- **The problem**:
Rewrite the text read from every one of the records below as a single numbered list, one line per item, skipping any blank lines. Leave the pictures out of your answer.

++++ Material supplied ++++

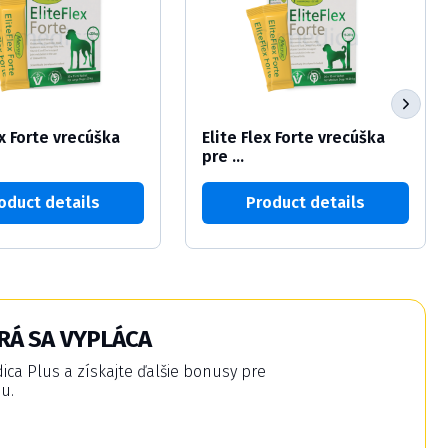
ex Forte vrecúška
Elite Flex Forte vrecúška
pre ...
oduct details
Product details
RÁ SA VYPLÁCA
a Plus a získajte ďalšie bonusy pre
u.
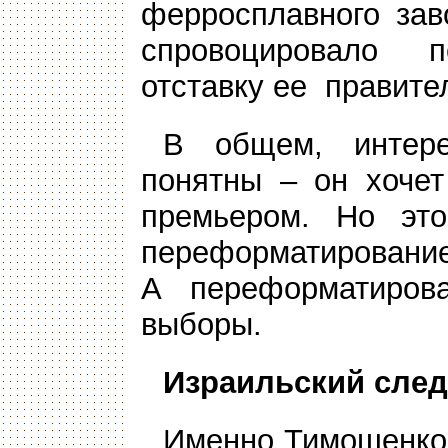
ферросплавного зав
спровоцировало 
отставку ее правител
В общем, интер
понятны – он хочет
премьером. Но это
переформатирование
А переформатиров
выборы.
Израильский след
Именно Тимошенко 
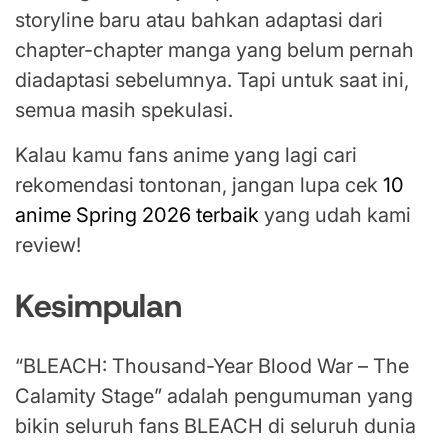
storyline baru atau bahkan adaptasi dari
chapter-chapter manga yang belum pernah
diadaptasi sebelumnya. Tapi untuk saat ini,
semua masih spekulasi.
Kalau kamu fans anime yang lagi cari
rekomendasi tontonan, jangan lupa cek
10
anime Spring 2026 terbaik
yang udah kami
review!
Kesimpulan
“BLEACH: Thousand-Year Blood War – The
Calamity Stage” adalah pengumuman yang
bikin seluruh fans BLEACH di seluruh dunia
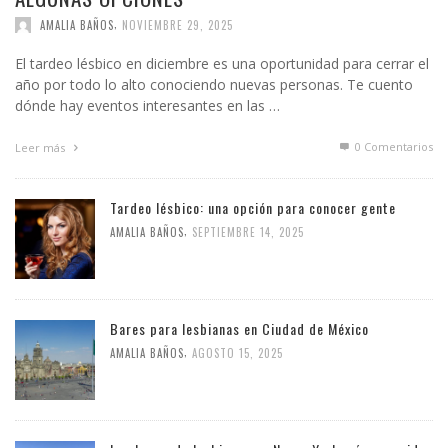
,
AMALIA BAÑOS
NOVIEMBRE 29, 2025
El tardeo lésbico en diciembre es una oportunidad para cerrar el
año por todo lo alto conociendo nuevas personas. Te cuento
dónde hay eventos interesantes en las …
0 Comentarios
Leer más
Tardeo lésbico: una opción para conocer gente
,
AMALIA BAÑOS
SEPTIEMBRE 14, 2025
Bares para lesbianas en Ciudad de México
,
AMALIA BAÑOS
AGOSTO 15, 2025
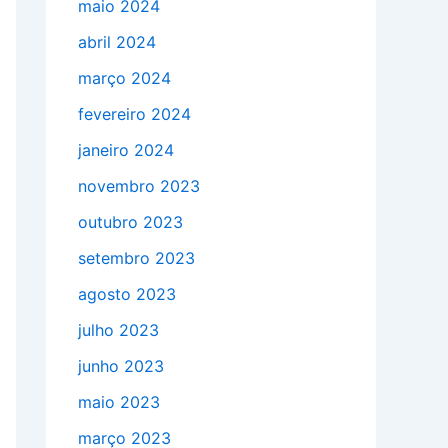
maio 2024
abril 2024
março 2024
fevereiro 2024
janeiro 2024
novembro 2023
outubro 2023
setembro 2023
agosto 2023
julho 2023
junho 2023
maio 2023
março 2023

++++

- **Solution for this exercise**:
1. ex Forte vrecúška
2. Elite Flex Forte vrecúška
3. pre ...
4. oduct details
5. Product details
6. RÁ SA VYPLÁCA
7. a Plus a získajte ďalšie bonusy pre
8. u.
9. ферросплавного зав
10. спровоцировало 
11. отставку ее правител
12. В общем, интер
13. понятны – он хочет
14. премьером. Но это
15. переформатирование
16. А переформатиров
17. выборы.
18. Израильский след
19. Именно Тимошенко 
20. storyline baru atau bahkan adaptasi dari
21. chapter-chapter manga yang belum pernah
22. diadaptasi sebelumnya. Tapi untuk saat ini,
23. semua masih spekulasi.
24. Kalau kamu fans anime yang lagi cari
25. rekomendasi tontonan, jangan lupa cek
26. 10
27. anime Spring 2026 terbaik
28. yang udah kami
29. review!
30. Kesimpulan
31. “BLEACH: Thousand-Year Blood War – The
32. Calamity Stage” adalah pengumuman yang
33. bikin seluruh fans BLEACH di seluruh dunia
34. ,
35. AMALIA BAÑOS
36. NOVIEMBRE 29, 2025
37. El tardeo lésbico en diciembre es una oportunidad para cerrar el
38. año por todo lo alto conociendo nuevas personas. Te cuento
39. dónde hay eventos interesantes en las …
40. 0 Comentarios
41. Leer más
42. Tardeo lésbico: una opción para conocer gente
43. ,
44. AMALIA BAÑOS
45. SEPTIEMBRE 14, 2025
46. Bares para lesbianas en Ciudad de México
47. ,
48. AMALIA BAÑOS
49. AGOSTO 15, 2025
50. maio 2024
51. abril 2024
52. março 2024
53. fevereiro 2024
54. janeiro 2024
55. novembro 2023
56. outubro 2023
57. setembro 2023
58. agosto 2023
59. julho 2023
60. junho 2023
61. maio 2023
62. março 2023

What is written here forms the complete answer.